I have:
- cats, an array of 10 categories with shape (10,)
- probs, an array of probabilities with shape (10, 50), representing the chance of each category being chosen for 50 different variables
- n_choices, an array with shape (num_sims, 50) containing integers representing the number of categories to choose with replacement for each variable. For example, this could be 0 choices for variable 1, 33 for variable 2 etc
- sims, an array filled with zeros with shape (num_sims, 50, 10), which will later be populated with results
What I am trying to do is as follows:
- For each row in the array (representing one simulation), and each variable in that row, make N choices from 'cats', where N equals the corresponding value in 'n_choices'
- Once the choices are made, add 1 to 'sims' for each time the category was chosen. In other words, I want to allocate out the values from 'n_choices' over the 10 categories based on 'probs', and save the results to 'sims'
Currently I have managed to get this working using loops, as you can see below. This is fine for a small number of sims, but in practice num_sims will be in the thousands, which means my code is far too slow.
def allocate_N(N, var_index):
"""Make N choices from cats for a given variable, and return
the incides of each category
var_index is the position of the variable in n_choices"""

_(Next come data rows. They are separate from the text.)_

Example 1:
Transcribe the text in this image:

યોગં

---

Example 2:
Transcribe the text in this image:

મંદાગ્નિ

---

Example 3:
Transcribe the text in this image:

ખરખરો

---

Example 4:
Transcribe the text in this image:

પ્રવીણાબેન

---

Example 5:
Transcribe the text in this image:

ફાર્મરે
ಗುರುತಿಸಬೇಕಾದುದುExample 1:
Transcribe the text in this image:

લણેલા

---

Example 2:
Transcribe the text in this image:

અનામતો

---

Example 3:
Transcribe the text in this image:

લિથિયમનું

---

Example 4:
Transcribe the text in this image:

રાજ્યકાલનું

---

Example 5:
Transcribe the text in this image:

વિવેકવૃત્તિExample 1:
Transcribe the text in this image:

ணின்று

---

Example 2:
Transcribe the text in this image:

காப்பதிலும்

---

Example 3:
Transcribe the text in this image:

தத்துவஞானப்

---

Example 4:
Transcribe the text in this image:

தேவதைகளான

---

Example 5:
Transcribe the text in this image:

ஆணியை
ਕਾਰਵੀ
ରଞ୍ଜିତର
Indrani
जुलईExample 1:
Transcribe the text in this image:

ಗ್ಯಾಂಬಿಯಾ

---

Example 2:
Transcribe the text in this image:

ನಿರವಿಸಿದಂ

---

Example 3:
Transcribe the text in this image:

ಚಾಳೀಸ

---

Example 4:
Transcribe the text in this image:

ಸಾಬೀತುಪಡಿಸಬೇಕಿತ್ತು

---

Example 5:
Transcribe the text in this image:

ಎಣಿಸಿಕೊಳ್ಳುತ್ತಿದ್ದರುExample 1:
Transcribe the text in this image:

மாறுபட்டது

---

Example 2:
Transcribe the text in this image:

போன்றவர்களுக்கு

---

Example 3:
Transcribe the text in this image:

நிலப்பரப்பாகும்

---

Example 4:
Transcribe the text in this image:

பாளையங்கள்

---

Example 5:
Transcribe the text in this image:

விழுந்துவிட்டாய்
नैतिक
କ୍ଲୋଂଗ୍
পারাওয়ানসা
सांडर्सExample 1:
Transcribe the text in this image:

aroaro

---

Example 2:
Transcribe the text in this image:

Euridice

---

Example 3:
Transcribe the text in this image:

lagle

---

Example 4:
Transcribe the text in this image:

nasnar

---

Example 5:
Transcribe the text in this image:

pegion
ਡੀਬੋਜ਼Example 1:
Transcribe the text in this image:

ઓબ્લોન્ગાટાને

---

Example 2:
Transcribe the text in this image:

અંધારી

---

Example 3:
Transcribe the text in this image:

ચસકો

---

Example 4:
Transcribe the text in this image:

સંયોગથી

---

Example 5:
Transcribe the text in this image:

allocation = np.random.choice(cats, size=N, p=probs[:, var_index])
allocation_sorted = np.argsort(cats)
ypos = np.searchsorted(cats[allocation_sorted], allocation)
cat_indices = allocation_sorted[ypos]
return cat_indices
def add_to_sim(sims, cat_indices, var_index):
"""Takes the category indices from allocate_n and adds 1 to
sims at the corresponding location for each occurrence of
the category in cat_indices"""
from collections import Counter
a = Counter(list(cat_indices))
vals = [1*a[j] for j in cat_indices]
pos = [(var_index, x) for x in cat_indices]
sims[tuple(np.transpose(pos))] = vals
# For each variable and each row in sims, make N allocations
# and add results to 'sims'
for var_index in range(len(n_choices.T)):
sim_count = 0
# slice is (vars x cats), a single row of 'sims'
for slice in sims:
N = n_choices[sim_count, var_index]
if N > 0:
cat_indices = allocate_N(N, var_index)
add_to_sim(slice, cat_indices, var_index)
sim_count += 1
I am sure there must be a way to vectorize this? I was able to make a single random choice for each variable simultaneously using the approach here, but I wasn't sure how to apply that to my particular problem.
Thanks for your help!